We humans have got really good brains.  Sometimes, though, we just don't know how to use them.  Ever been faced with a problem that stumped you for a hour or two and, once you figure out the solution or are presented with the solution, you say "aw, heck, I knew that!"  Of course you did; the answer was there, you just didn't have a path to it -- I think of it as "now, if this neuron and that neuron in my brain were to get together and have lunch now and they..."  And besides, how many of you get to troubleshoot in a calm, relaxed, supportive environment?  Stress makes us ready to run from a predator or kill something that's trying to kill us first; it's not so good at making you able to troubleshoot group policy conflicts.

So remove the stress and massage your brain a bit.  I find that re-framing the problem in some way causes different parts of my brain to get involved.  For example, sitting down and writing the problem out on paper may cause your brain to find the answer when the problem seemed insoluble moments ago.  Explaining the problem to someone else causes all of those verbal neurons to wake up, and there must be a lot of them, because it's surprising how many times simply talking something out solves it, doesn't it?
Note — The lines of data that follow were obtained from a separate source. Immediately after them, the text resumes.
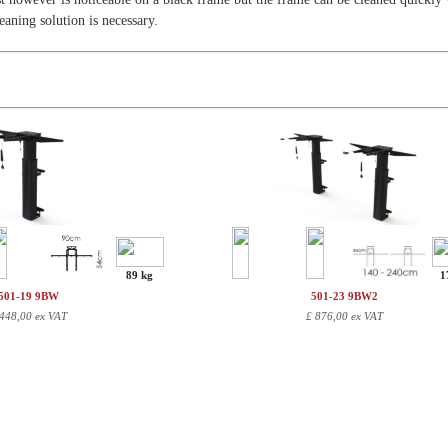
leaning solution is necessary.
89 kg
1
501-19 9BW
501-23 9BW2
448,00 ex VAT
£
876,00 ex VAT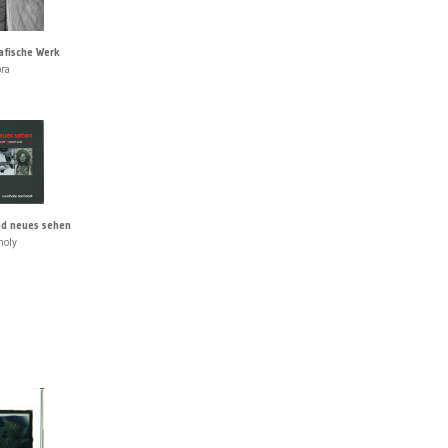
afische Werk
pra
d neues sehen
holy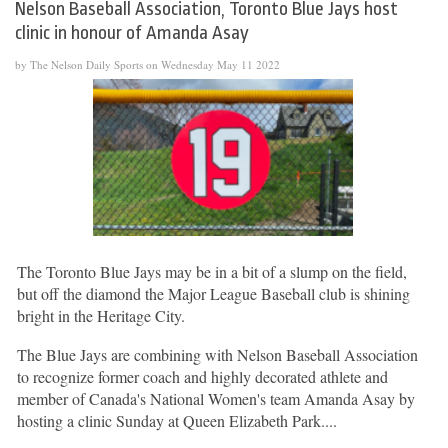
Nelson Baseball Association, Toronto Blue Jays host
clinic in honour of Amanda Asay
by The Nelson Daily Sports on Wednesday May 11 2022
The Toronto Blue Jays may be in a bit of a slump on the field,
but off the diamond the Major League Baseball club is shining
bright in the Heritage City.
The Blue Jays are combining with Nelson Baseball Association
to recognize former coach and highly decorated athlete and
member of Canada's National Women's team Amanda Asay by
hosting a clinic Sunday at Queen Elizabeth Park....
Or get the big muscles moving by taking a walk around the block.  It gives you a chance to get some air, restate the problem, and see it from a different light.  Believe me, most problems don't get much worse in the ten minutes it'll take you to take in a short stroll.  And who knows, it may get the clients from breathing down your neck for a minute or two, releasing some of your CPU time from the "ohmigod ohmigod ohmigod..." loop and freeing it up for the problem-solving section.

I hope that with these suggestions that I've reminded you of some of your own stories, perhaps suggested a new approach or two, and possibly even brought a smile to your face once or twice.  Again, in this article I meant no ill will to anyone and in case I've not made it clear so far, I have no illusions about having all -- or even most -- of the answers.  I figure that if I can just remember not to repeat a mistake, then eventually I will have made every possible mistake... and then I'll be perfect.  Until then, however, I can't wait to hear your rules for troubleshooting network problems.  Thanks for reading!